"The world's need for energy is increasing dramatically. In order to meet future demand, it is important to continue our efforts at full pace, both with regard to renewable sources of energy and fossil fuels," senior vice president Alexandra Bech Gjørv, head of Hydro's New Energy unit, commented at the ONS conference in Stavanger on Wednesday.
"At the same time, we must do everything we can to handle tackle CO2 emissions from fossil fuels in a life cycle perspective," she emphasized.
The balance between renewable and non-renewable energy
The topic for the lecture was how we can find the right balance between renewable and non-renewable energy. Bech Gjørv opened her lecture by reminding listeners that the world has changed significantly since the 1970s, when we were four billion people and energy consumption was less than half what it is today.
No one knows for sure how much energy we will use in 2050, but with around nine billion people, consumption will be dramatically greater than it is now, and according to the International Energy Agency (IEA), more than 80 per cent of energy consumption in 2050 will be from fossil sources. This means a doubling of the production of fossil fuels.

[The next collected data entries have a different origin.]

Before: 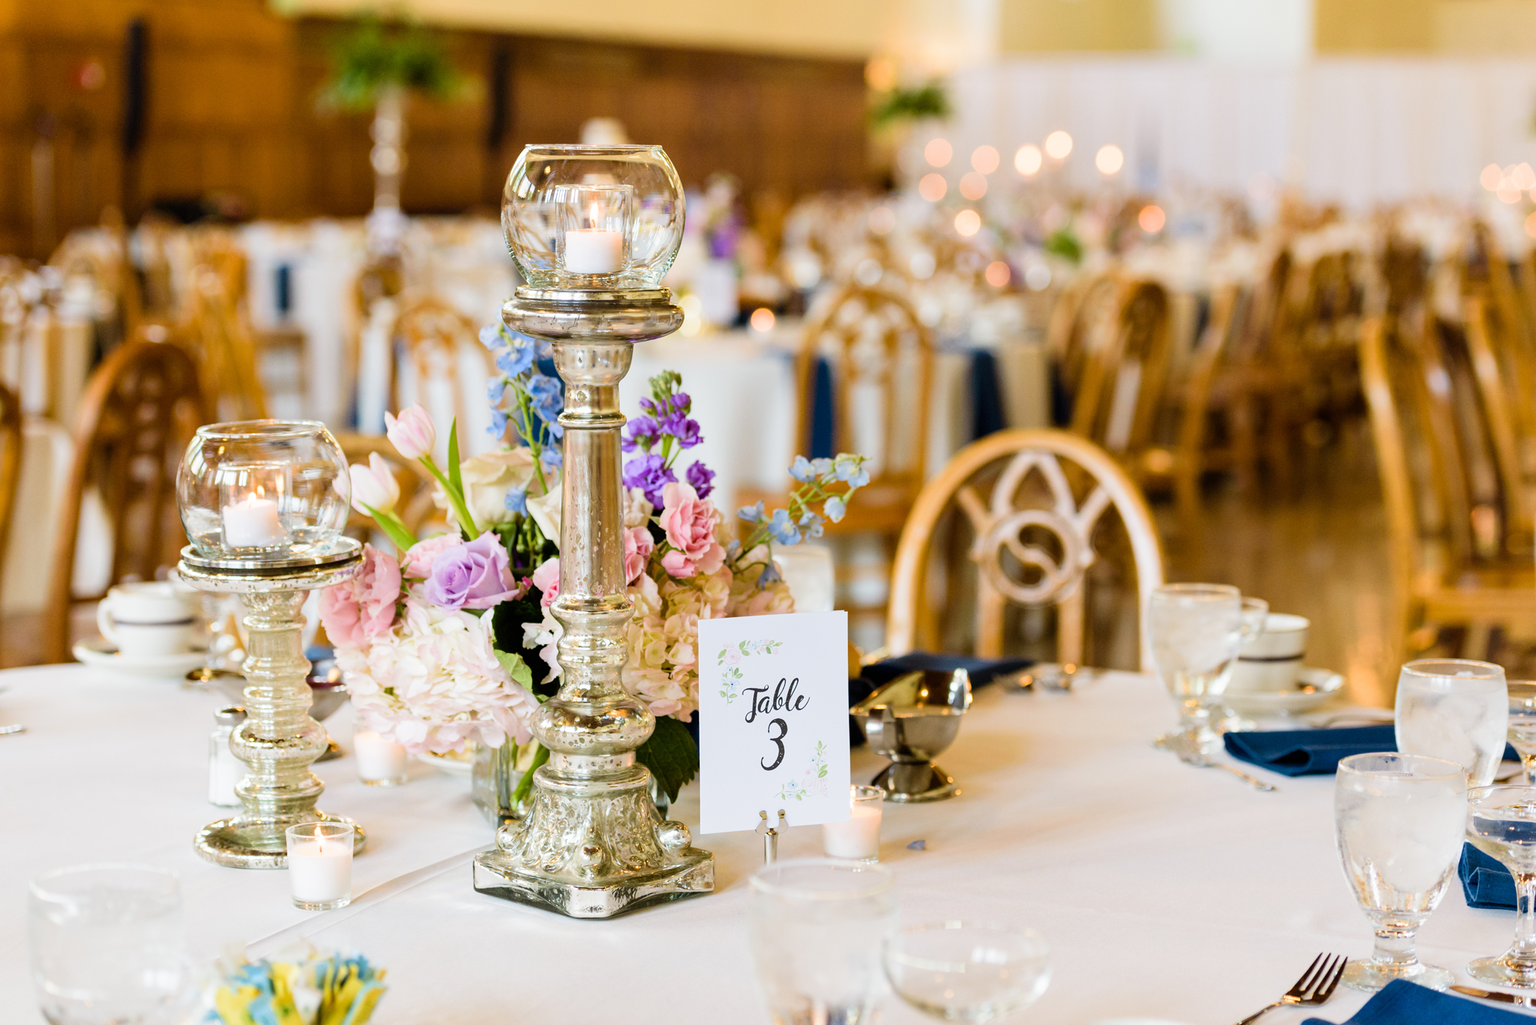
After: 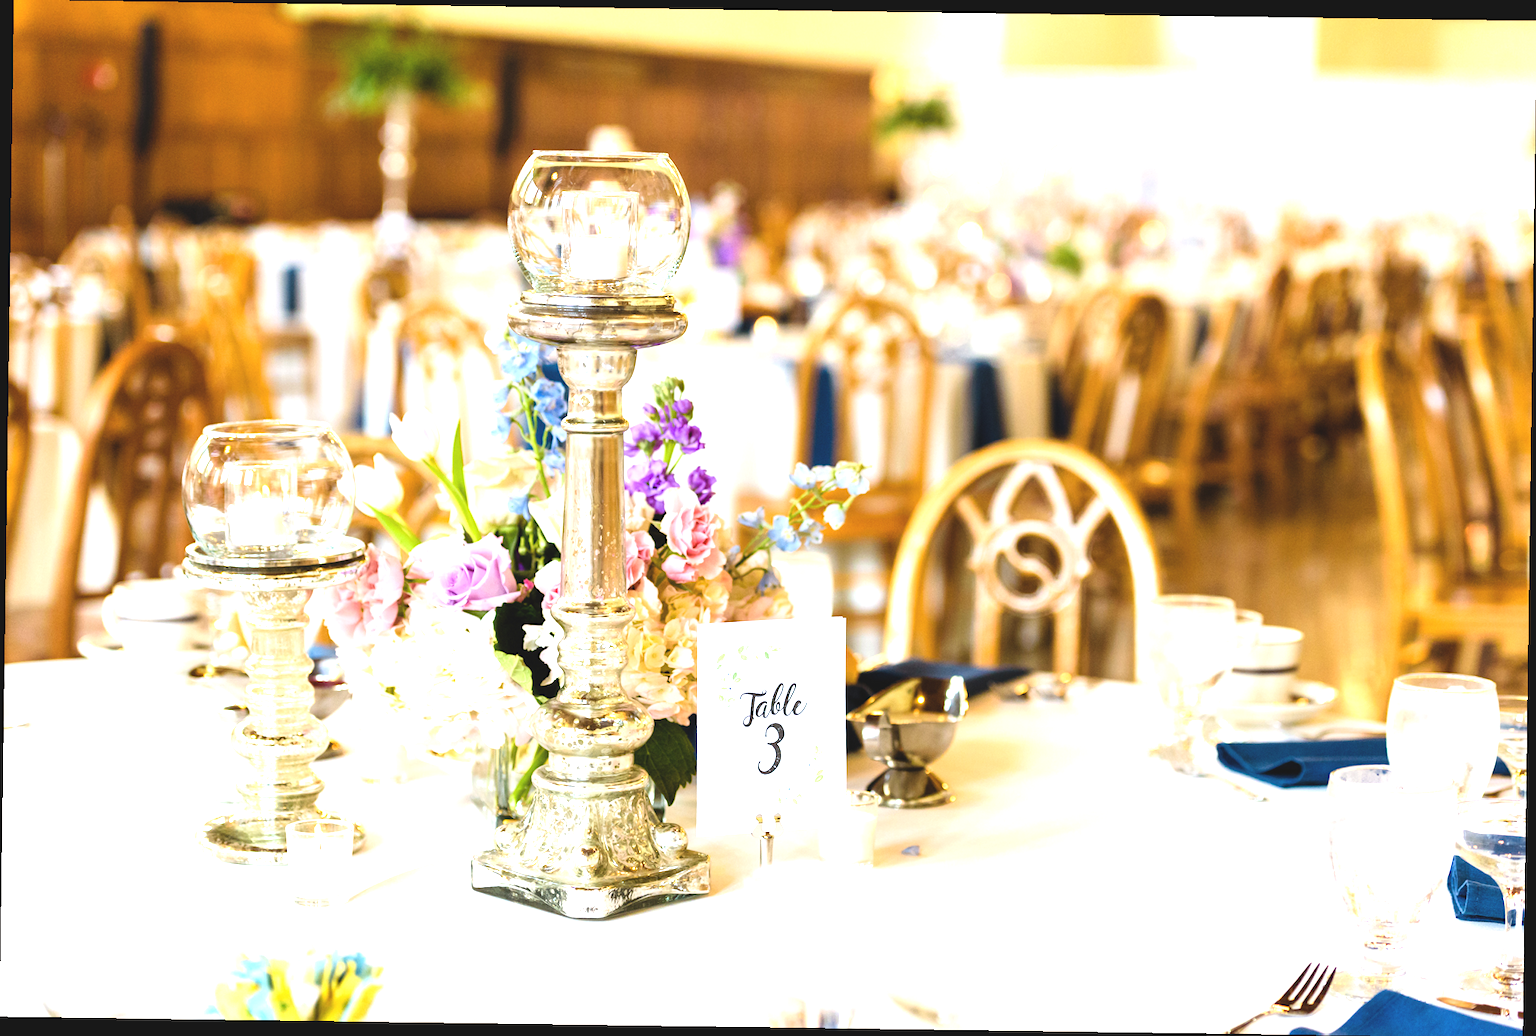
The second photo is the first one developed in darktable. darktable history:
exposure: black level correction -0.005, exposure 1.002 EV, compensate highlight preservation false
white balance: emerald 1
rotate and perspective: rotation 0.8°, automatic cropping off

"It will be vital to invest significantly in renewable energy in order to meet the world's growing need for energy. But we won't be able to meet the energy demand using renewable sources alone. This means that in the long term, it will be important to capture and store CO2 from fossil energy sources," Bech Gjørv said.
CO2 as pressure support for increased oil recovery
Hydro is first and foremost an oil and gas company, but it is also investing more in renewable energy, and currently has 10 different wind power projects at various locations in Norway. In addition, Hydro is working actively to find the energy solutions of the future, among other things by taking part in a range of research projects, but also by investing in exciting companies specialising in new technology within oil and gas. Hydro also has more than 10 years' experience of CO2 research.

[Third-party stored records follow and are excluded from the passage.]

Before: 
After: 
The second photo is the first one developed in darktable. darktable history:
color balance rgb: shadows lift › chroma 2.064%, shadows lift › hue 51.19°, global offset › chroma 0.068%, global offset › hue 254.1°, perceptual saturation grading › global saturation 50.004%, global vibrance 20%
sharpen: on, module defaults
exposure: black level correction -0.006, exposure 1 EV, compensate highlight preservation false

"In Hydro, we have worked on the challenges linked to CO2 since the beginning of the 1990s. In the first instance, our research activities have been directed at CO2 capture, since this represents around 70 per cent of the costs of capture and storage," Bech Gjørv explained.
She emphasized that Hydro is participating enthusiastically in the Government-led project to create a value chain using CO2 as pressure support in order to increase oil recovery from Norwegian fields.
"We are using all the expertise we have built up over a number of years, to see if a value chain for CO2 can be profitable," Bech Gjørv said.
Big climate challenges
At the same time, Bech Gjørv made clear that using CO2 for increased oil recovery is not the key to solving the climate challenges the world faces, and she is concerned that the Norwegian debate overshadows the important question of how we can capture and store CO2 from gas power stations and coal-fired power stations in the long term.
"Viewed from a European climate perspective, the Norwegian plans to pump CO2 into oil fields only account for around one per cent of Europe's CO2 emissions. The plans to inject CO2 can be a good initiative in order to ensure increased oil recovery, and it can also have a positive climate effect, but it doesn't solve Europe's climate problems," she said.
In the ensuing panel debate, where EU Commissioner Andris Pibalgs and Norway's Minister of Petroleum and Energy, Odd Roger Enoksen also participated, Bech Gjørv stressed that we must get as much environmental benefit as possible out of the money we have available.
"It is a moral dilemma – whether we should use the money to purify relatively clean gas power in Norway still further, or whether we should buy CO2 quotas that will reduce emissions more in other parts of the world. Perhaps we ought to do both," Bech Gjørv concluded.